I was adamant in opining to Mike that we should forget the bushwhacking and river swim. He wasn’t so sure. In fact, he was epic in his indecision. As I pushed into a big cog and started humming south along our loopy detour, Mike kept calling from behind me, “Hey, maybe we could cross here.” “We could cross here!” “Should we cross here?”
Oblivious, I skidded to a halt a few miles later front of a deli in Kernville, with Mike right on my heels. It turned out to be the right choice; not only were we able to beg a free soda from a friendly counter man (adventure racing tip #2: ALWAYS carry some money), but the teams that chose the more adventurous route had a hard slog that took far longer than the paved road.
To our astonishment, we arrive at CP9/TA 2 at 6 p.m. in 15th place. And I was finally confronted with my greatest fear: white water. After Eddie stuffed us with calories and electrolyte replacement fluids, we jumped into our ridiculous, two-person pool toy - I mean, Sevylor - and immediately faced a series of rapids. Mike and I were a poor match. I am a craven coward on anything above Class I ripples, and manifest my fear by talking myself through it. Mike is not only a good waterman, he’s taciturn and soft-spoken to boot. So as we crashed through raging Class III rapids, I was screeching, “Hey, rock on your right! Which way are you headed there Mike? We’re going to DIE Mike!!! Hey, we made it, !”
This was unnerving for Mike and exhausting for me, but he guided the Sevylor and his stress-case bowman into the outflow of the Kern and onto Lake Isabella. We had punctured the bottom of our inflatable, and the going was slow and wet into a freshening breeze. Mike powered us down the length of the lake, as I began coping with a truly ironic affliction: I was getting cold. Frigid, in fact. Actually, I was hypothermic, and shivering with a tooth-jarring intensity from the sloppy waves breaking into my lap. The finish line was within reach, but we were running out of time: we had to be off the water by 8:40 p.m. or risk disqualification. Remembering that Barger had said we could walk to the finish with our kayaks, we beached the crappy thing and stood in the gloaming; me shivering and trying to wrap myself in my emergency space blanket while Mike methodically deflated the Sevylor and gathered all our stuff.

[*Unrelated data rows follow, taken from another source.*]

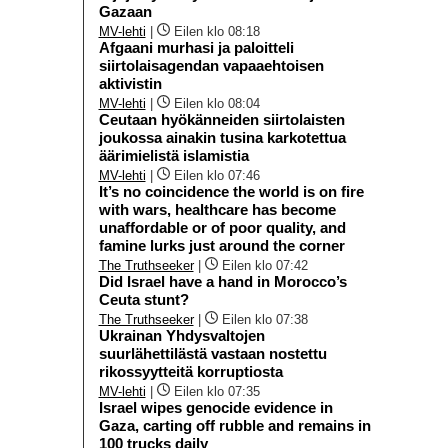
Gazaan
MV-lehti
|
Eilen klo 08:18
Afgaani murhasi ja paloitteli
siirtolaisagendan vapaaehtoisen
aktivistin
MV-lehti
|
Eilen klo 08:04
Ceutaan hyökänneiden siirtolaisten
joukossa ainakin tusina karkotettua
äärimielistä islamistia
MV-lehti
|
Eilen klo 07:46
It’s no coincidence the world is on fire
with wars, healthcare has become
unaffordable or of poor quality, and
famine lurks just around the corner
The Truthseeker
|
Eilen klo 07:42
Did Israel have a hand in Morocco’s
Ceuta stunt?
The Truthseeker
|
Eilen klo 07:38
Ukrainan Yhdysvaltojen
suurlähettilästä vastaan nostettu
rikossyytteitä korruptiosta
MV-lehti
|
Eilen klo 07:35
Israel wipes genocide evidence in
Gaza, carting off rubble and remains in
100 trucks daily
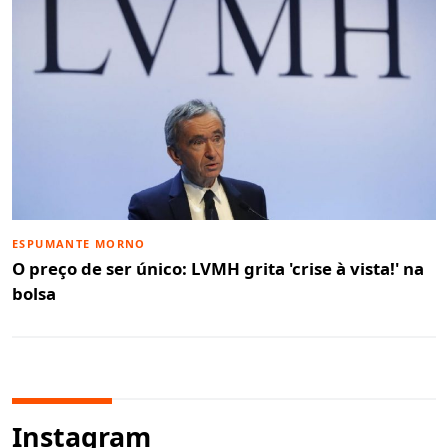
ESPUMANTE MORNO
O preço de ser único: LVMH grita 'crise à vista!' na
bolsa
Instagram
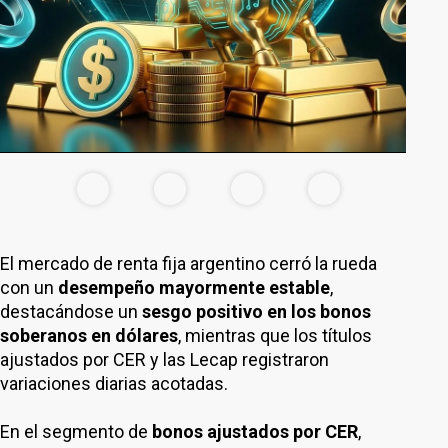
El mercado de renta fija argentino cerró la rueda
con un
desempeño mayormente estable
,
destacándose un
sesgo positivo en los bonos
soberanos en dólares
, mientras que los títulos
ajustados por CER y las Lecap registraron
variaciones diarias acotadas.
En el segmento de
bonos ajustados por CER
,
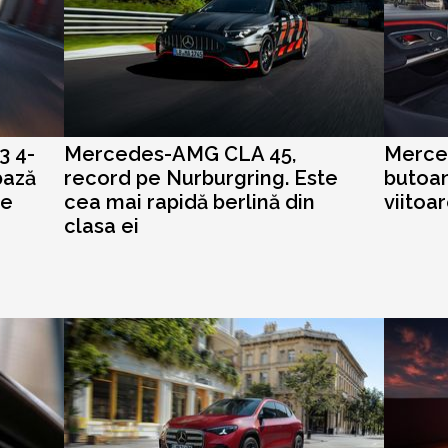
3 4-
Mercedes-AMG CLA 45,
Merce
bază
record pe Nurburgring. Este
butoan
ie
cea mai rapidă berlină din
viitoa
clasa ei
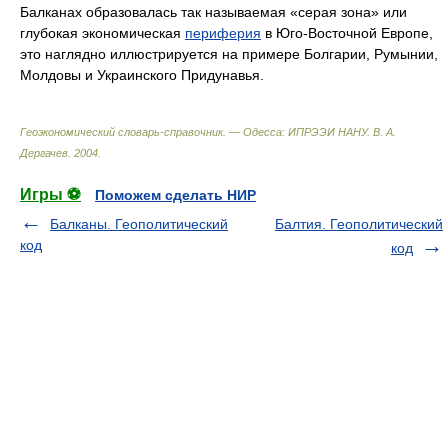
Балканах образовалась так называемая «серая зона» или
глубокая экономическая
периферия
в Юго-Восточной Европе,
это наглядно иллюстрируется на примере Болгарии, Румынии,
Молдовы и Украинского Придунавья.
Геоэкономический словарь-справочник. — Одесса: ИПРЭЭИ НАНУ
.
В. А.
Дергачев
.
2004
.
Игры ⚽
Поможем сделать НИР
Балканы. Геополитический
Балтия. Геополитический
код
код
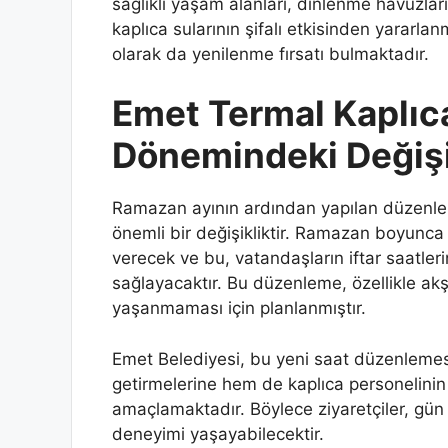
sağlıklı yaşam alanları, dinlenme havuzları
kaplıca sularının şifalı etkisinden yararla
olarak da yenilenme fırsatı bulmaktadır.
Emet Termal Kaplıc
Dönemindeki Değişik
Ramazan ayının ardından yapılan düzenlemel
önemli bir değişikliktir. Ramazan boyunca
verecek ve bu, vatandaşların iftar saatler
sağlayacaktır. Bu düzenleme, özellikle ak
yaşanmaması için planlanmıştır.
Emet Belediyesi, bu yeni saat düzenlemesi 
getirmelerine hem de kaplıca personelinin
amaçlamaktadır. Böylece ziyaretçiler, gün 
deneyimi yaşayabilecektir.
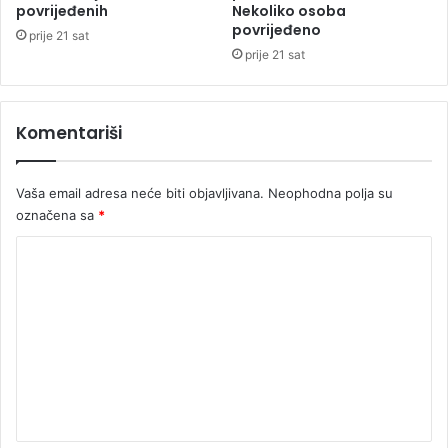
a
povrijeđenih
Nekoliko osoba
povrijeđeno
d
prije 21 sat
u
prije 21 sat
m
o
l
Komentariši
i
t
v
Vaša email adresa neće biti objavljivana.
Neophodna polja su
i
označena sa
*
i
t
K
i
š
o
i
m
n
e
i
n
t
a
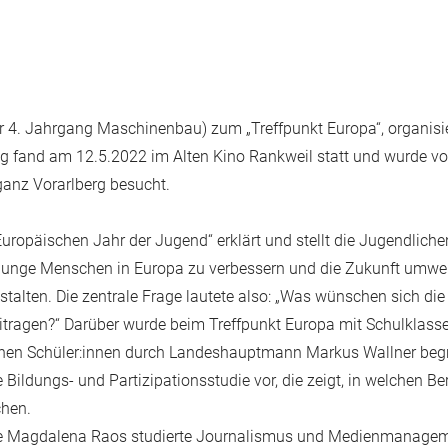
 4. Jahrgang Maschinenbau) zum „Treffpunkt Europa“, organisier
ng fand am 12.5.2022 im Alten Kino Rankweil statt und wurde vo
anz Vorarlberg besucht.
opäischen Jahr der Jugend“ erklärt und stellt die Jugendlichen 
 junge Menschen in Europa zu verbessern und die Zukunft umweltf
gestalten. Die zentrale Frage lautete also: „Was wünschen sich di
tragen?“ Darüber wurde beim Treffpunkt Europa mit Schulklassen
enen Schüler:innen durch Landeshauptmann Markus Wallner begrü
e Bildungs- und Partizipationsstudie vor, die zeigt, in welchen B
hen.
e Magdalena Raos studierte Journalismus und Medienmanagem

Mike began mumbling quietly about how in the hell we would get back to town. “Town? Forget town, Mike, we can finish this thing,” I chattered. “All we have to do is follow the lake shore along that fire road and we’ll run into the finish.” Dubiously, Mike hefted the Sevylor while I clutched the paddles and miscellany, and we headed once more off on foot.
Blessedly, we were overtaken by a team from Arizona - freaks of nature who, it seemed, all met in Hawaii at the Ironman Triathlon. We had seen them pass us, several times, earlier on the course and to our delight they had not only a great attitude, but maps AND headlights. Stumbling in their wake, we spent another hour wending through yet more hills, and finally sighted the arc lights of the finish.

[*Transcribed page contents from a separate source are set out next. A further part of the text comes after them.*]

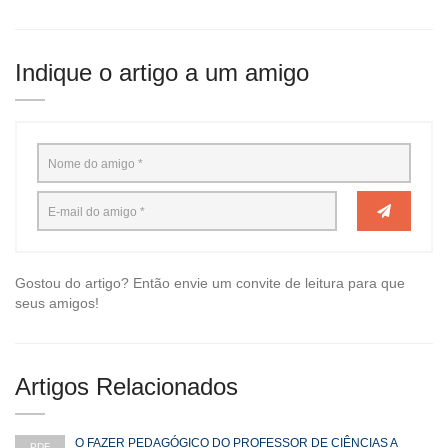
Indique o artigo a um amigo
Gostou do artigo? Então envie um convite de leitura para que
seus amigos!
Artigos Relacionados
O FAZER PEDAGÓGICO DO PROFESSOR DE CIÊNCIAS A
PDF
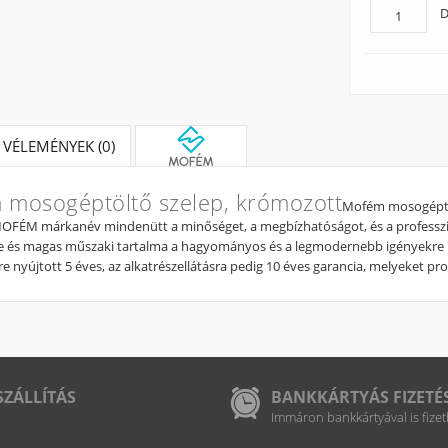
D
VÉLEMÉNYEK (0)
mosogéptöltő szelep, krómozott
Mofém mosogéptöl
OFÉM márkanév mindenütt a minőséget, a megbízhatóságot, és a professzio
 és magas műszaki tartalma a hagyományos és a legmodernebb igényekre is 
e nyújtott 5 éves, az alkatrészellátásra pedig 10 éves garancia, melyeket 
SZÁLLÍTÁS
BANKKÁRTYÁS FIZETÉ
Immáron bankkártyával is fizet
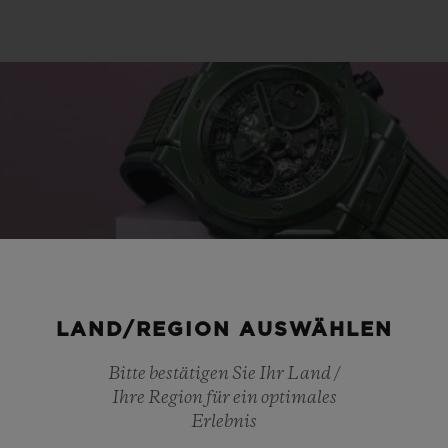
LAND/REGION AUSWÄHLEN
Bitte bestätigen Sie Ihr Land /
Ihre Region für ein optimales
Erlebnis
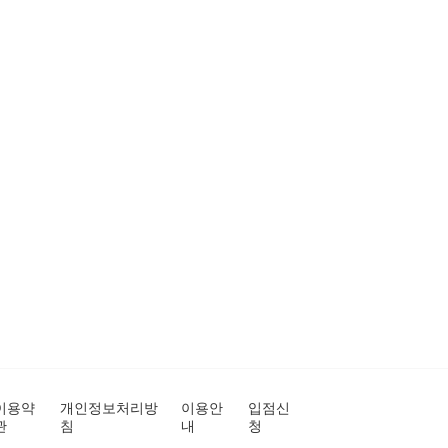
이용약
개인정보처리방
이용안
입점신
관
침
내
청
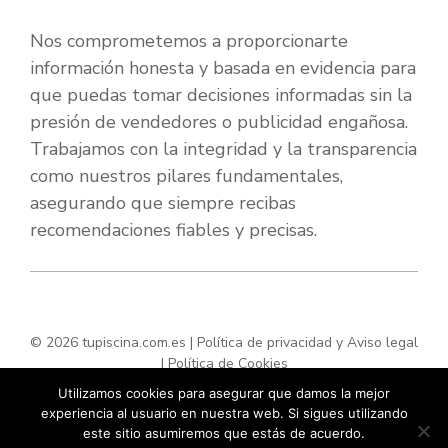
Nos comprometemos a proporcionarte
información honesta y basada en evidencia para
que puedas tomar decisiones informadas sin la
presión de vendedores o publicidad engañosa.
Trabajamos con la integridad y la transparencia
como nuestros pilares fundamentales,
asegurando que siempre recibas
recomendaciones fiables y precisas.
© 2026 tupiscina.com.es |
Política de privacidad y Aviso legal
|
Política de Cookies
Utilizamos cookies para asegurar que damos la mejor
experiencia al usuario en nuestra web. Si sigues utilizando
este sitio asumiremos que estás de acuerdo.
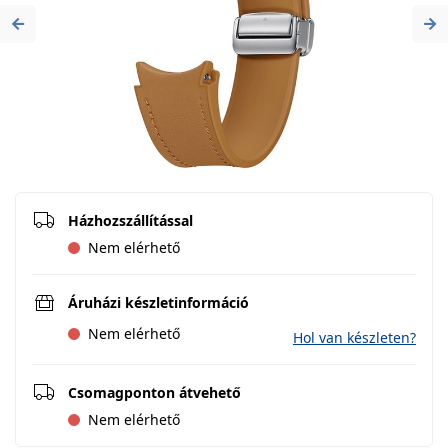
Previous
Ne
Házhozszállítással
Nem elérhető
Áruházi készletinformáció
Nem elérhető
Hol van készleten?
Csomagponton átvehető
Nem elérhető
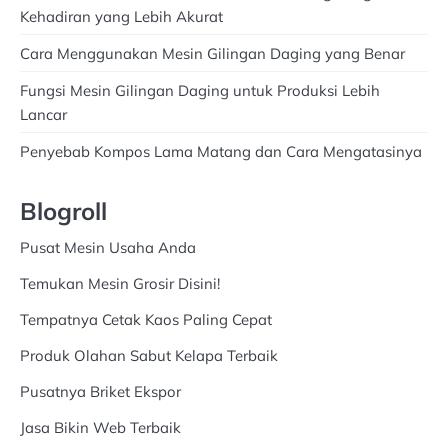
Kehadiran yang Lebih Akurat
Cara Menggunakan Mesin Gilingan Daging yang Benar
Fungsi Mesin Gilingan Daging untuk Produksi Lebih
Lancar
Penyebab Kompos Lama Matang dan Cara Mengatasinya
Blogroll
Pusat Mesin Usaha Anda
Temukan Mesin Grosir Disini!
Tempatnya Cetak Kaos Paling Cepat
Produk Olahan Sabut Kelapa Terbaik
Pusatnya Briket Ekspor
Jasa Bikin Web Terbaik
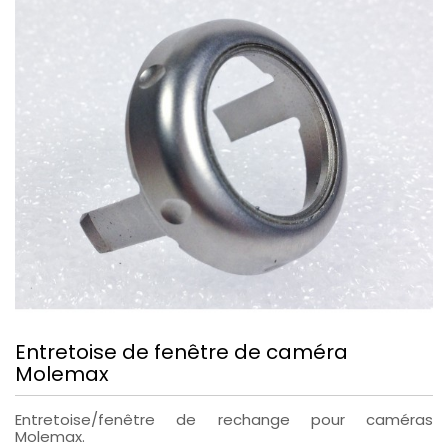
Entretoise de fenêtre de caméra
Molemax
Entretoise/fenêtre de rechange pour caméras
Molemax.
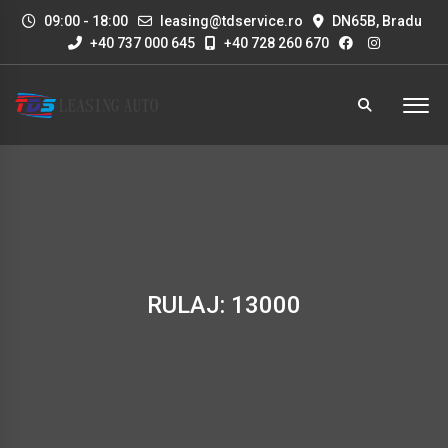
09:00 - 18:00
leasing@tdservice.ro
DN65B, Bradu
+40 737 000 645
+40 728 260 670
RULAJ: 13000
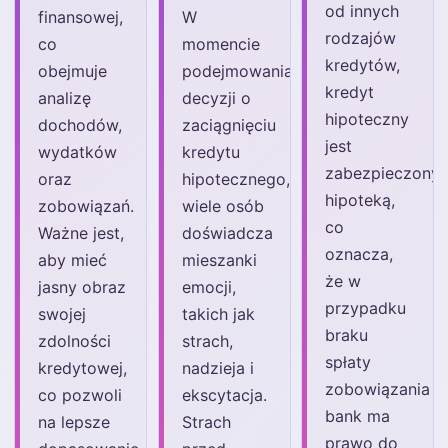
od innych
finansowej,
W
rodzajów
co
momencie
kredytów,
obejmuje
podejmowania
kredyt
analizę
decyzji o
hipoteczny
dochodów,
zaciągnięciu
jest
wydatków
kredytu
zabezpieczony
oraz
hipotecznego,
hipoteką,
zobowiązań.
wiele osób
co
Ważne jest,
doświadcza
oznacza,
aby mieć
mieszanki
że w
jasny obraz
emocji,
przypadku
swojej
takich jak
braku
zdolności
strach,
spłaty
kredytowej,
nadzieja i
zobowiązania
co pozwoli
ekscytacja.
bank ma
na lepsze
Strach
prawo do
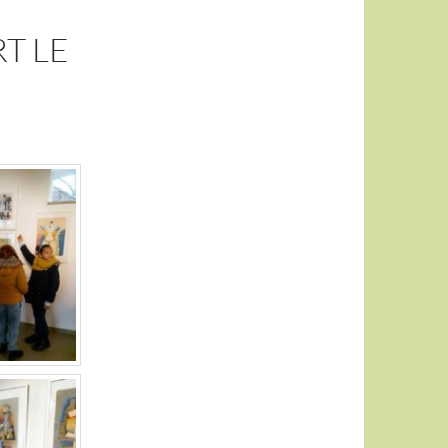
RT LE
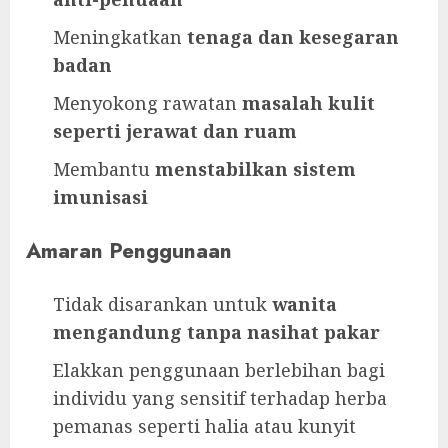
Meningkatkan
tenaga dan kesegaran
badan
Menyokong rawatan
masalah kulit
seperti jerawat dan ruam
Membantu
menstabilkan sistem
imunisasi
Amaran Penggunaan
Tidak disarankan untuk
wanita
mengandung tanpa nasihat pakar
Elakkan penggunaan berlebihan bagi
individu yang sensitif terhadap herba
pemanas seperti halia atau kunyit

After craftily handing in our passport just ahead of the Phoenix adventure racers, I accepted a hug from Kim, a proud a slap on the back from Eddie, and a query as to the location of the nearest bar from Scott.
Weeping seemed too melodramatic, even for me, so I turned to my partner, beaming with pride, to thank him for his effort. “Mike, my brother, I couldn’t have done it without you.”
“I know,” said Mike.
Gordon Wright is the president of Echo Communications, a PR and sports marketing firm in San Francisco.